== To do ==
Repeat every entry exactly. Do not include the pictures.
Supplied records Start Marker
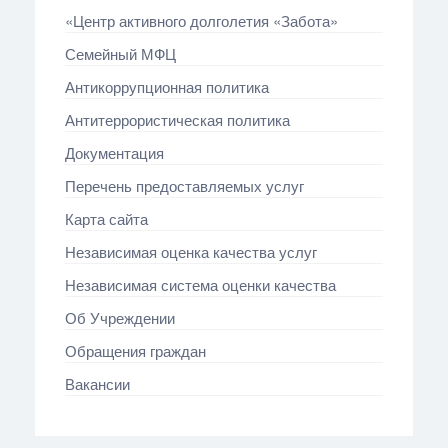
«Центр активного долголетия «Забота»
Семейный МФЦ
Антикоррупционная политика
Антитеррористическая политика
Документация
Перечень предоставляемых услуг
Карта сайта
Независимая оценка качества услуг
Независимая система оценки качества
Об Учреждении
Обращения граждан
Вакансии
Supplied records End Marker
== Answer section ==
«Центр активного долголетия «Забота»
Семейный МФЦ
Антикоррупционная политика
Антитеррористическая политика
Документация
Перечень предоставляемых услуг
Карта сайта
Независимая оценка качества услуг
Независимая система оценки качества
Об Учреждении
Обращения граждан
Вакансии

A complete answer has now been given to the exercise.